(Dataset entries)
※ ※ ※
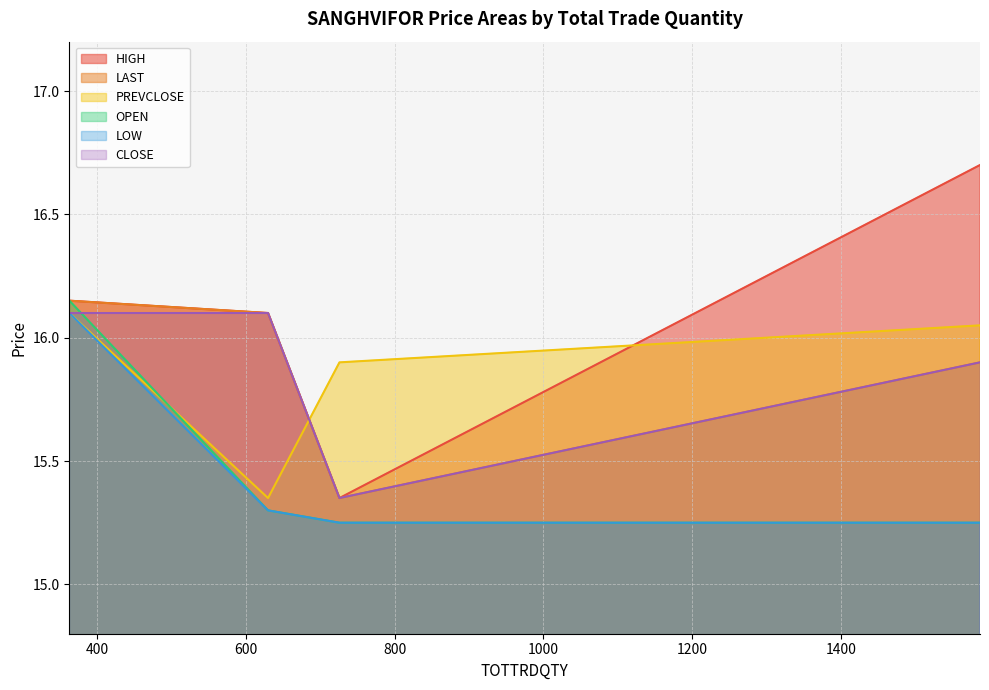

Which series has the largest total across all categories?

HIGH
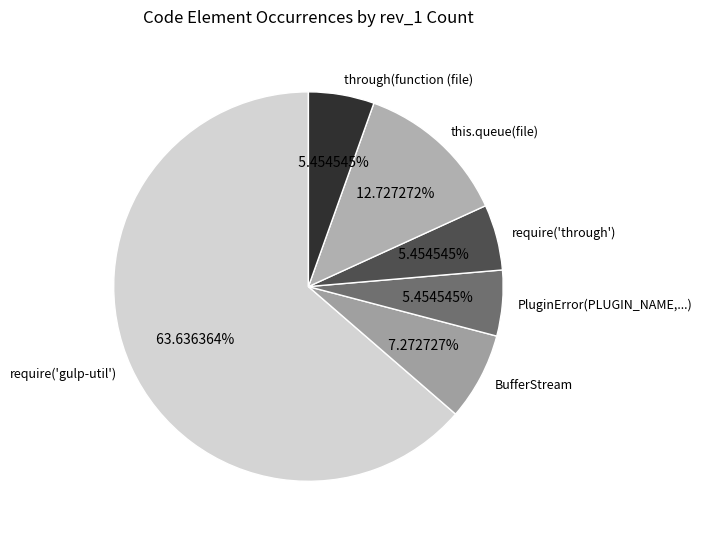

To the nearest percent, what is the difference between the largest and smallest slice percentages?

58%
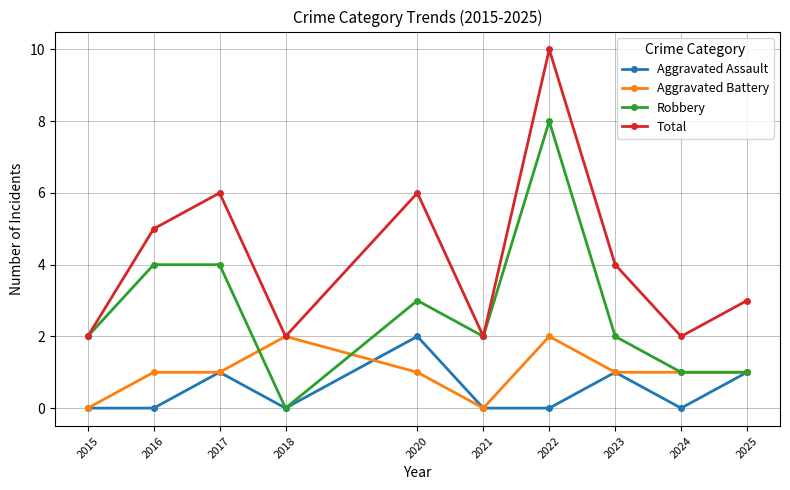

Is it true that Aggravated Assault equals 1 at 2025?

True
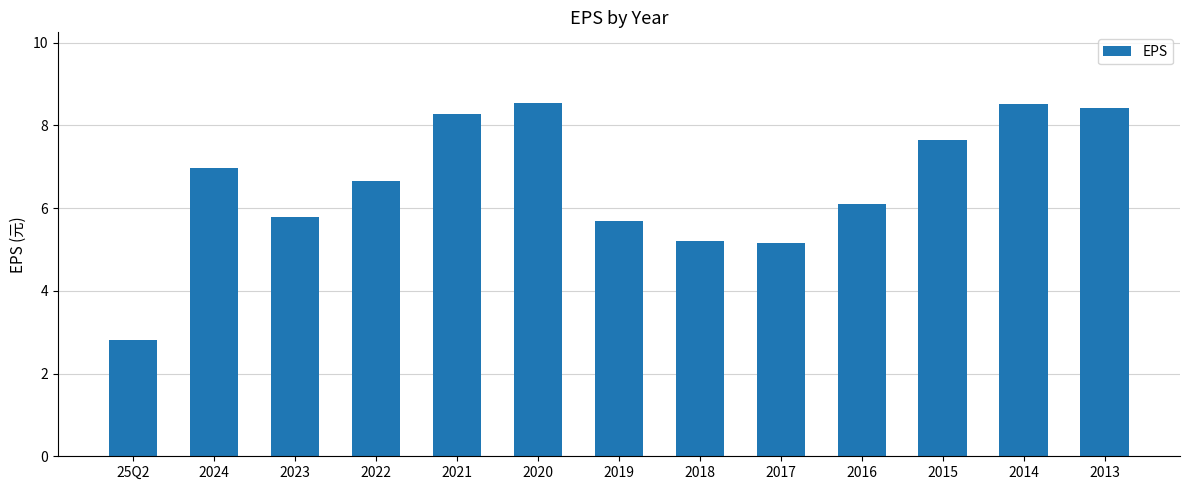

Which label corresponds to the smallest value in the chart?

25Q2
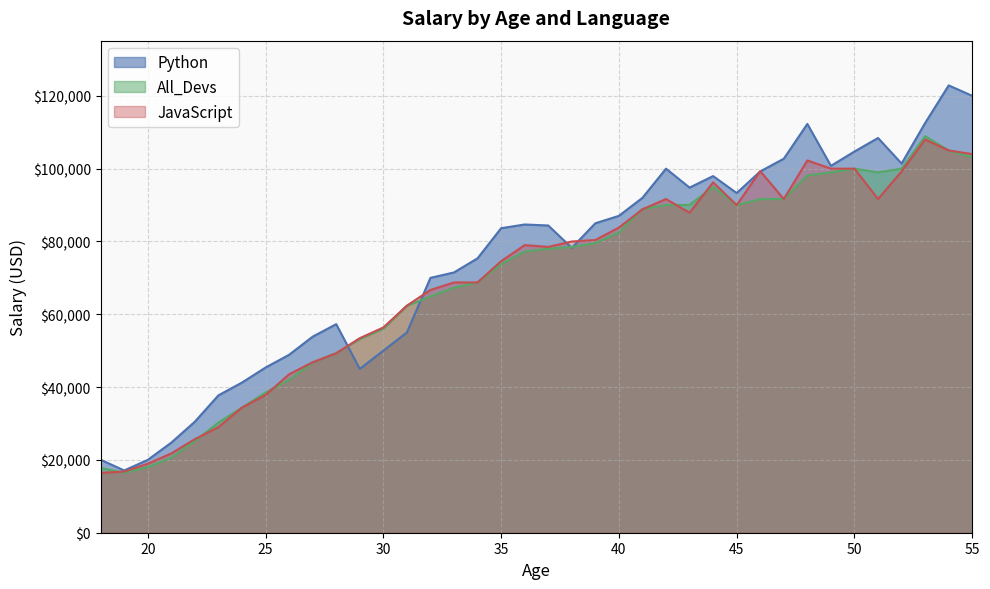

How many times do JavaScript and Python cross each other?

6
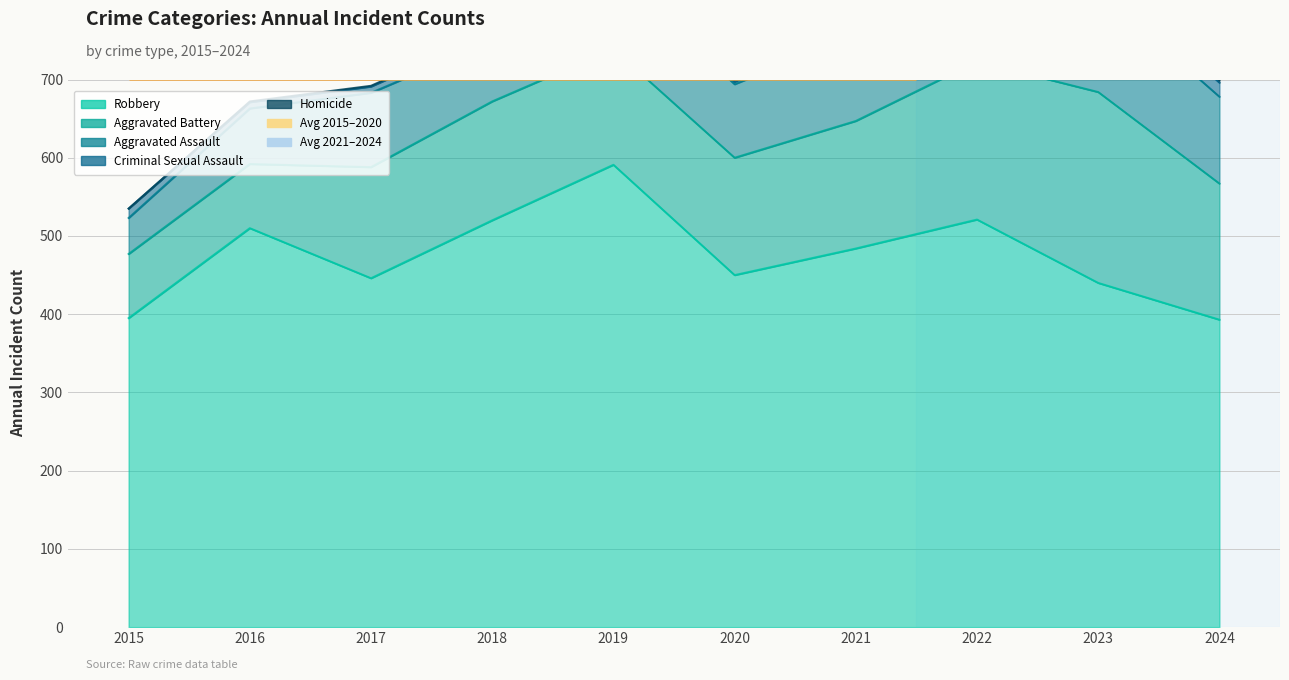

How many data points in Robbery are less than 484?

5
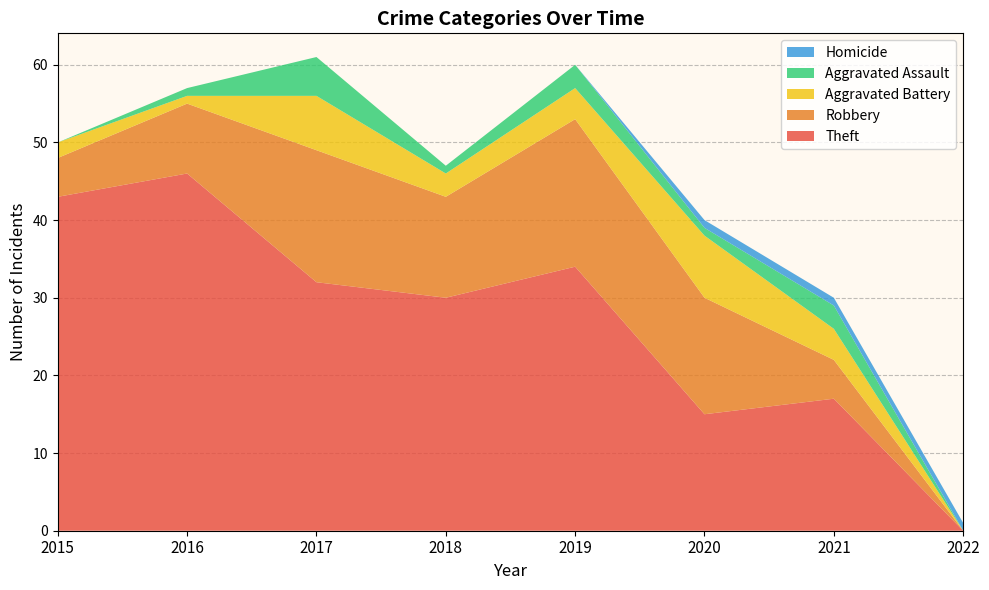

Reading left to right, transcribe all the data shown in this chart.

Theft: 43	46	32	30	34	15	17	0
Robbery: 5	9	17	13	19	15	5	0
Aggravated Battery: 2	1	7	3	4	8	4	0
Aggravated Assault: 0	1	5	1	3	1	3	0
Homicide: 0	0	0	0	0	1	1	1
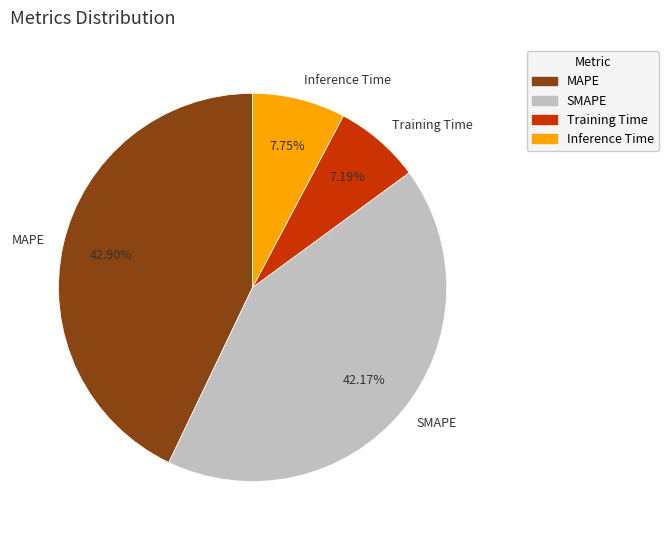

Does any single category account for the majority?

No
※ ※ ※
Write out all of the material above word for word, leaving out the pictures.

■ Expected output:
Which series has the largest total across all categories?

HIGH

To the nearest percent, what is the difference between the largest and smallest slice percentages?

58%

Is it true that Aggravated Assault equals 1 at 2025?

True

Which label corresponds to the smallest value in the chart?

25Q2

How many times do JavaScript and Python cross each other?

6

How many data points in Robbery are less than 484?

5

Reading left to right, transcribe all the data shown in this chart.

Theft: 43	46	32	30	34	15	17	0
Robbery: 5	9	17	13	19	15	5	0
Aggravated Battery: 2	1	7	3	4	8	4	0
Aggravated Assault: 0	1	5	1	3	1	3	0
Homicide: 0	0	0	0	0	1	1	1

Does any single category account for the majority?

No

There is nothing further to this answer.